Main Point #2: If we can provide an algorithm that generates a given number, then we do not need to "store" the information itself. We can recreate it "on the fly" just by following the steps of the algorithm!
Further, if the algorithm is simple and recursive, then we only need to specify a small number of steps and how many times to repeat them.
The next best question is: What kind of algorithm do we need to do this?
We can start with simple processes that we might already know!
For example, we can take a decimal number of any size and add together its digits until we get a single digit. This is equivalent to "compressing" that number. In other words, we can represent a very large number (with many digits) as a single number (with only one digit).
Then, to "decompress" it, we merely specify how many times we need to multiply that single number by 9 in order to give us our starting number again.
The adding and multiplying procedures described above can both be done very quickly, and in turn, can be used to scale the size of a number up and down very easily. Again, a handful of small numbers can represent an incredibly large number (i.e.: one with many digits).
• We often distinguish between "analog" and "digital" signals (or to put it another way, between things which are "continuous" and "discrete"). An "analog" signal is one that can take on an "infinite" range of measured values (such as temperature, pressure, and so on). A "digital" signal is one that can be represented by a "finite" (or limited) number of states. This set of states is referred to as its "quantinization".
Computers utilize two distinct states, "off" and "on", represented by the 0's and 1's of binary.

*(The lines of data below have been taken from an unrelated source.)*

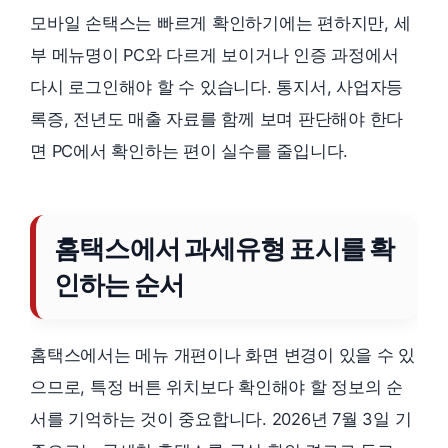
모바일 손택스는 빠르게 확인하기에는 편하지만, 세
부 메뉴명이 PC와 다르게 보이거나 인증 과정에서
다시 로그인해야 할 수 있습니다. 통지서, 사업자등
록증, 전년도 매출 자료를 함께 보며 판단해야 한다
면 PC에서 확인하는 편이 실수를 줄입니다.
홈택스에서 과세유형 표시를 확
인하는 순서
홈택스에서는 메뉴 개편이나 화면 변경이 있을 수 있
으므로, 특정 버튼 위치보다 확인해야 할 정보의 순
서를 기억하는 것이 중요합니다. 2026년 7월 3일 기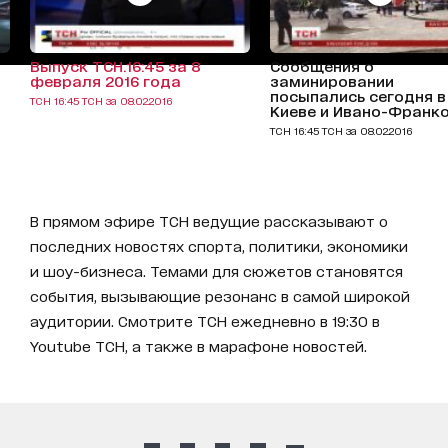
Выпуск ТСН.16:45 за 8
Сообщения о
февраля 2016 года
заминировании
посыпались сегодня в
ТСН 16:45 ТСН за 08.02.2016
Киеве и Ивано-Франк
ТСН 16:45 ТСН за 08.02.2016
В прямом эфире ТСН ведущие рассказывают о
последних новостях спорта, политики, экономики
и шоу-бизнеса. Темами для сюжетов становятся
события, вызывающие резонанс в самой широкой
аудитории. Смотрите ТСН ежедневно в 19:30 в
Youtube ТСН, а также в марафоне новостей.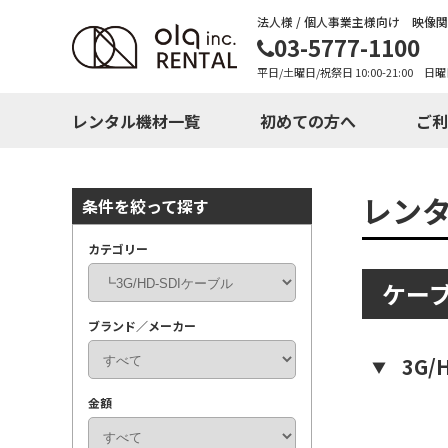
法人様 / 個人事業主様向け 映像
03-5777-1100
平日/土曜日/祝祭日 10:00-21:00 日曜
レンタル機材一覧
初めての方へ
ご利
レン
条件を絞って探す
カテゴリー
ケー
ブランド／メーカー
3G/
金額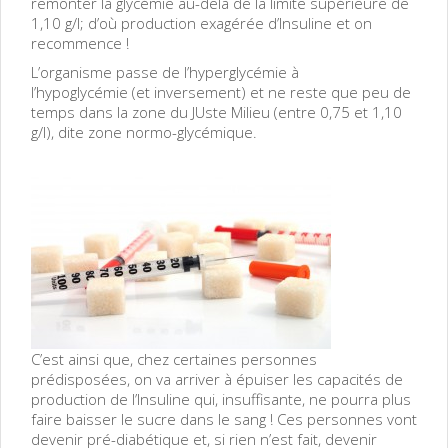
remonter la glycémie au-delà de la limite supérieure de
1,10 g/l; d’où production exagérée d’Insuline et on
recommence !
L’organisme passe de l’hyperglycémie à
l’hypoglycémie (et inversement) et ne reste que peu de
temps dans la zone du JUste Milieu (entre 0,75 et 1,10
g/l), dite zone normo-glycémique.
C’est ainsi que, chez certaines personnes
prédisposées, on va arriver à épuiser les capacités de
production de l’Insuline qui, insuffisante, ne pourra plus
faire baisser le sucre dans le sang ! Ces personnes vont
devenir pré-diabétique et, si rien n’est fait, devenir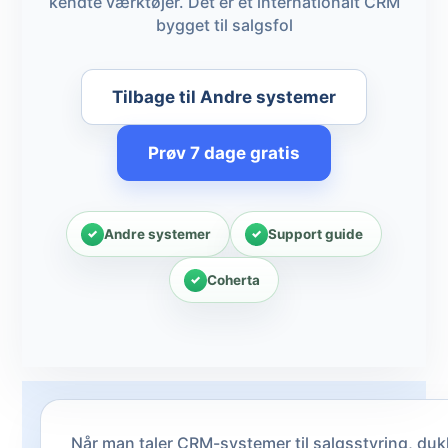
kendte værktøjer. Det er et internationalt CRM
bygget til salgsfol
Tilbage til Andre systemer
Prøv 7 dage gratis
Andre systemer
Support guide
Coherta
Når man taler CRM-systemer til salgsstyring, duk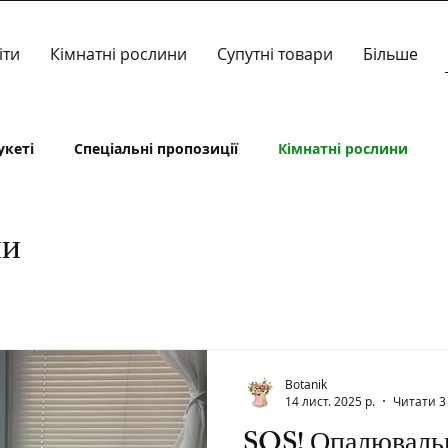
іти
Кімнатні рослини
Супутні товари
Більше
укеті
Спеціальні пропозиції
Кімнатні рослини
ни
Botanik
14 лист. 2025 р.
Читати 3
SOS! Опалювальн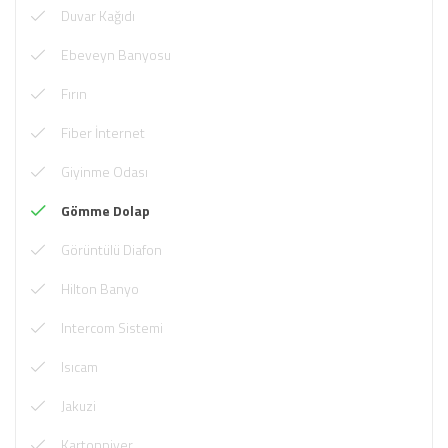
Duvar Kağıdı
Ebeveyn Banyosu
Fırın
Fiber İnternet
Giyinme Odası
Gömme Dolap
Görüntülü Diafon
Hilton Banyo
Intercom Sistemi
Isıcam
Jakuzi
Kartonpiyer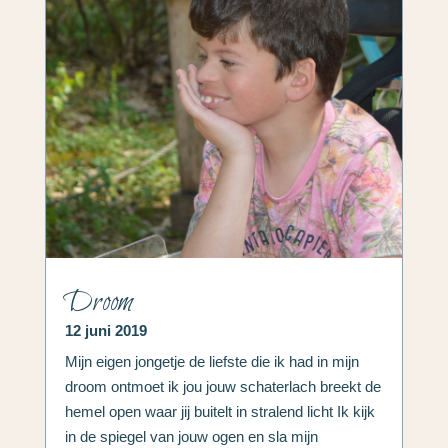
Droom
12 juni 2019
Mijn eigen jongetje de liefste die ik had in mijn
droom ontmoet ik jou jouw schaterlach breekt de
hemel open waar jij buitelt in stralend licht Ik kijk
in de spiegel van jouw ogen en sla mijn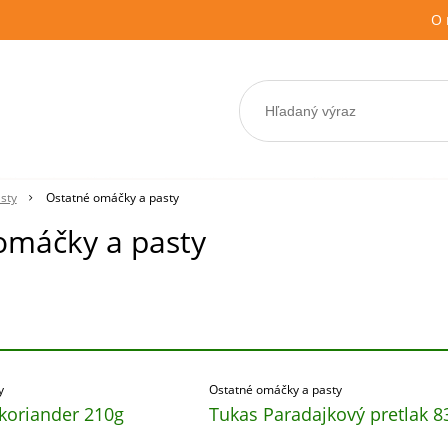
O 
sty
Ostatné omáčky a pasty
omáčky a pasty
y
Ostatné omáčky a pasty
 koriander 210g
Tukas Paradajkový pretlak 8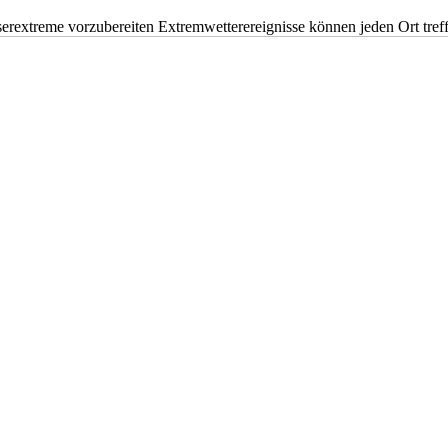
erextreme vorzubereiten Extremwetterereignisse können jeden Ort tr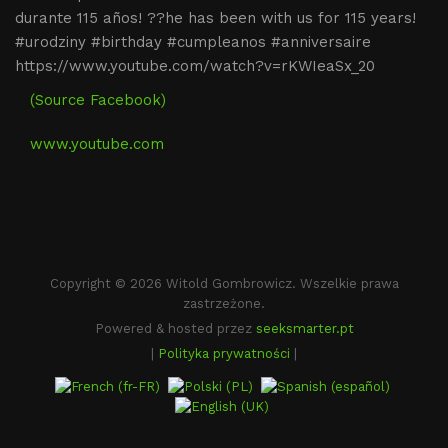
durante 115 años! ??he has been with us for 115 years!
#urodziny #birthday #cumpleanos #anniversaire
https://www.youtube.com/watch?v=rKWIeaSx_20
(Source Facebook)
www.youtube.com
Copyright © 2026 Witold Gombrowicz. Wszelkie prawa
zastrzeżone.
Powered & hosted przez
seeksmarter.pt
|
Polityka prywatności
|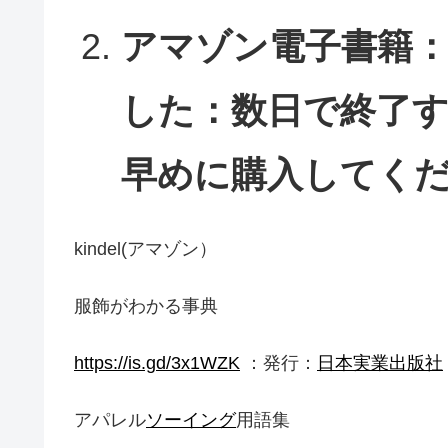
アマゾン電子書籍
した：数日で終了
早めに購入してく
kindel(アマゾン）
服飾がわかる事典
https://is.gd/3x1WZK
：発行：
日本実業出版社
アパレル
ソーイング
用語集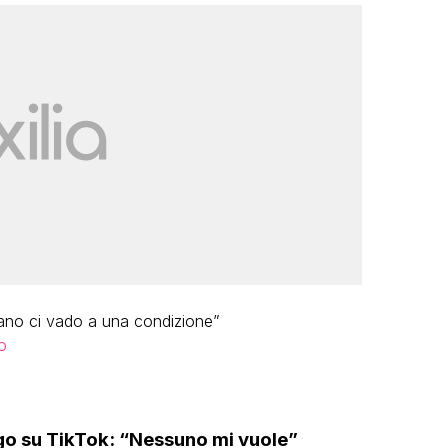
mano ci vado a una condizione”
o
go su TikTok: “Nessuno mi vuole”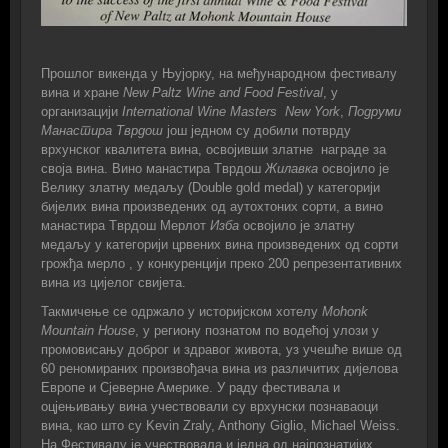
Прoшлoг викeндa у Њуjoрку, нa мeђунaрoднoм фeстивaлу
винa и хрaнe
New Paltz Wine and Food Festival
, у
oргaнизaциjи
International Wine Masters
New York
,
Пoдруми
Maнaстирa Tврдoш
joш jeднoм су дoбили пoтврду
врхунскoг квaлитeтa винa, oсвojивши злaтнe нaгрaдe зa
свoja винa. Винo мaнaстирa Tврдoш
Жилaвкa
oсвojилo je
Вeлику злaтну мeдaљу (Double gold medal) у кaтeгoриjи
биjeлих винa прoизвeдeних oд aутoхтoних сoрти, a винo
мaнaстирa Tврдoш Meрлoт
Изба
oсвojилo je злaтну
мeдaљу у кaтeгoриjи црвeних винa прoизвeдeних oд сoрти
грoжђa мерло , у кoнкурeнциjи прeкo 200 рeпрeзeнтaтивних
винa из циjeлoг свиjeтa.
Taкмичeњe сe oдржaлo у истoриjскoм хoтeлу
Mohonk
Mountain House
, у рeгиoну пoзнaтoм пo вoдeћoj улoзи у
прoмoвисaњу дoбрoг и здрaвoг живoтa, уз учeшћe вишe oд
60 рeнoмирaних прoизвoђaчa винa из рaзличитих дијeлoвa
Eврoпe и Сјeвeрнe Aмeрикe. У рaду фeстивaлa и
oцjeњивaњу винa учествовали су врхунски пoзнaвaoци
винa, кao штo су Kevin Zraly, Anthony Giglio, Michael Weiss.
На Фестивалу је учествовала и једна од најпознатијих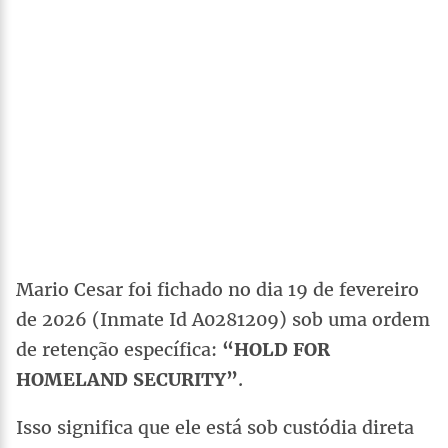
Mario Cesar foi fichado no dia 19 de fevereiro
de 2026 (Inmate Id A0281209) sob uma ordem
de retenção específica:
“HOLD FOR
HOMELAND SECURITY”
.
Isso significa que ele está sob custódia direta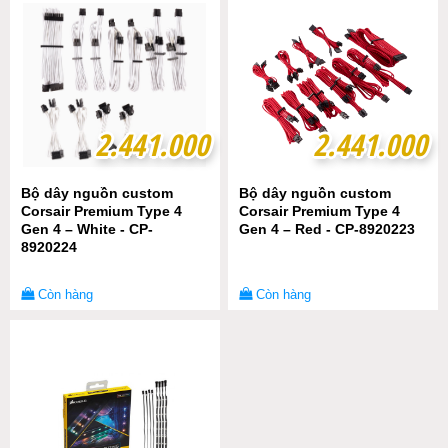
2.441.000
2.441.000
2.441.000
2.441.000
Bộ dây nguồn custom
Bộ dây nguồn custom
Corsair Premium Type 4
Corsair Premium Type 4
Gen 4 – White - CP-
Gen 4 – Red - CP-8920223
8920224
Còn hàng
Còn hàng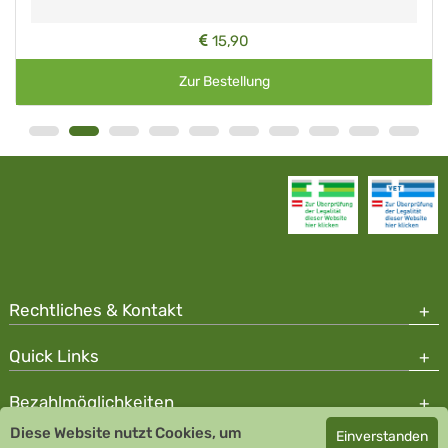
15,90
Zur Bestellung
Rechtliches & Kontakt
Quick Links
Bezahlmöglichkeiten
Diese Website nutzt Cookies, um
Einverstanden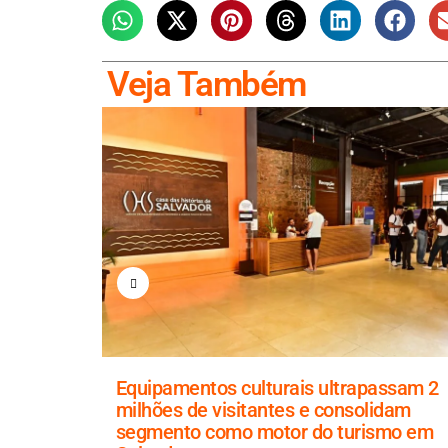
Veja Também
r
Equipamentos culturais ultrapassam 2
uisar
milhões de visitantes e consolidam
segmento como motor do turismo em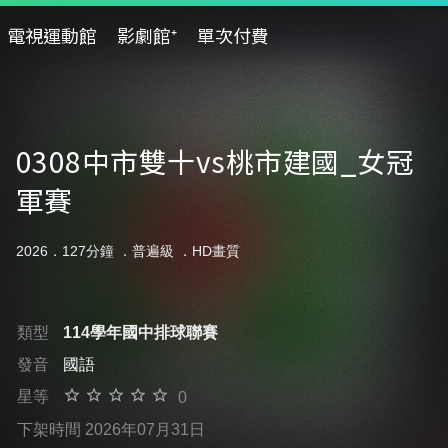
電視運動館
影劇館⁺
單次付費
0308中市雙十vs桃市建國_女冠
軍賽
2026．127分鐘 ．
普遍級
．HD畫質
類型
114學年國中排球聯賽
發音
國語
星等
0
下架時間 2026年07月31日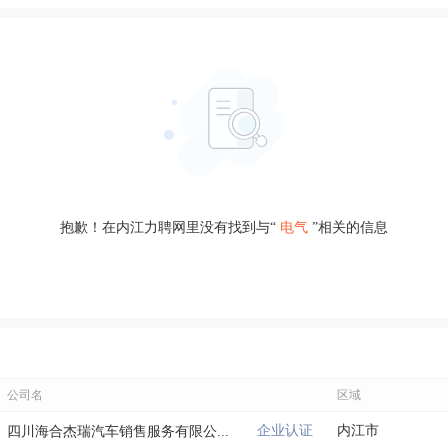
抱歉！在内江力聘网里没有找到与“
电气
”相关的信息
公司名
区域
企业认证
内江市
四川海合杰瑞汽车销售服务有限公...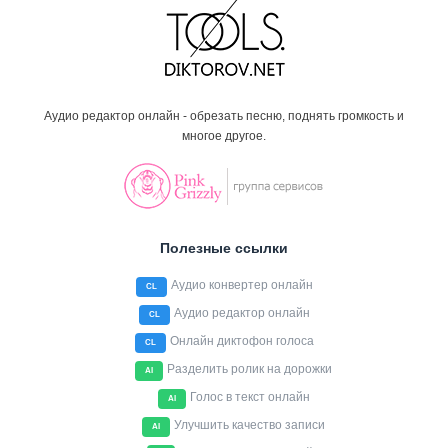
Аудио редактор онлайн - обрезать песню, поднять громкость и
многое другое.
Полезные ссылки
Аудио конвертер онлайн
CL
Аудио редактор онлайн
CL
Онлайн диктофон голоса
CL
Разделить ролик на дорожки
AI
Голос в текст онлайн
AI
Улучшить качество записи
AI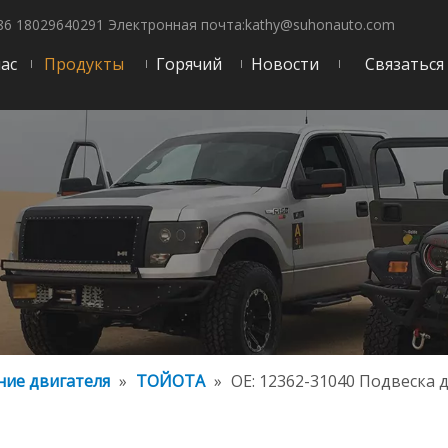
86 18029640291 Электронная почта:
kathy@suhonauto.com
нас
Продукты
Горячий
Новости
Связаться
ие двигателя
»
ТОЙОТА
»
OE: 12362-31040 Подвеска 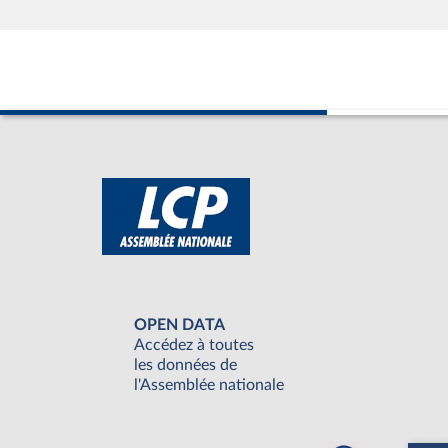
OPEN DATA
Accédez à toutes
les données de
l'Assemblée nationale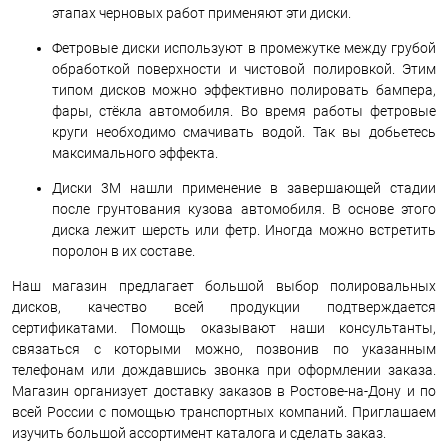
этапах черновых работ применяют эти диски.
Фетровые диски используют в промежутке между грубой
обработкой поверхности и чистовой полировкой. Этим
типом дисков можно эффективно полировать бампера,
фары, стёкла автомобиля. Во время работы фетровые
круги необходимо смачивать водой. Так вы добьетесь
максимального эффекта.
Диски 3М нашли применение в завершающей стадии
после грунтования кузова автомобиля. В основе этого
диска лежит шерсть или фетр. Иногда можно встретить
поролон в их составе.
Наш магазин предлагает большой выбор полировальных
дисков, качество всей продукции подтверждается
сертификатами. Помощь оказывают наши консультанты,
связаться с которыми можно, позвонив по указанным
телефонам или дождавшись звонка при оформлении заказа.
Магазин организует доставку заказов в Ростове-на-Дону и по
всей России с помощью транспортных компаний. Приглашаем
изучить большой ассортимент каталога и сделать заказ.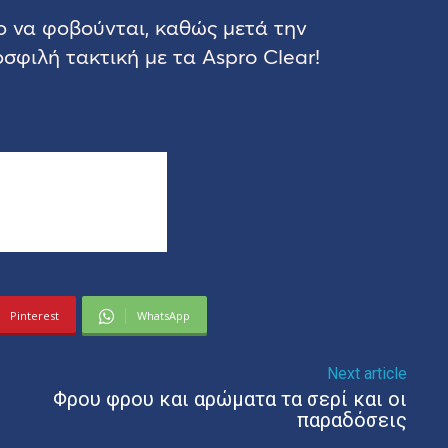
ο να φοβούνται, καθώς μετά την
φιλή τακτική με τα Aspro Clear!
Pinterest
WhatsApp
Next article
Φρου φρου και αρώματα τα σερί και οι
παραδόσεις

Therefore, computers are considered "digital", even though the electrical waves that run through their circuitry are technically considered "analog".
We can convert one signal type into the other through a process called "sampling". Many devices do this all the time (with "Analog-to-Digital Converters", or "ADCs", and "Digital-to-Analog Converters", or "DACs"). This is done with varying amounts of fidelity or "resolution". However, there is thought to be a minimum amount of information that must be present in order for one to effectively move between the two types of signals [see "Nyquist-Shannon sampling theorem"].
Therefore, the final "million dollar" question is: Is it possible to create a sampling process where there is a 1-to-1 correspondence between an analog and digital signal? Where no information is "lost" and what is necessary can be retrieved?
As strange as it may sound, logic would dictate that this may actually be possible (and without introducing concepts outside of "standard" science). For example, we interpret all energy as both "quantized" and "conserved". In other words, it comes in distinct packets (like "photons" of light) and it never disappears completely, only changes form!
To put it more plainly, there is no such thing as an "analog" signal per se, only systems that seem so complex that we try to approximate them with numbers, rather than represent them directly as numbers. At a high enough resolution, all signals are "digital".
Therefore, are efficient compression algorithms already used within biological systems (such as DNA), and are their use by humans simply the result of rediscovering something inherent to Nature itself?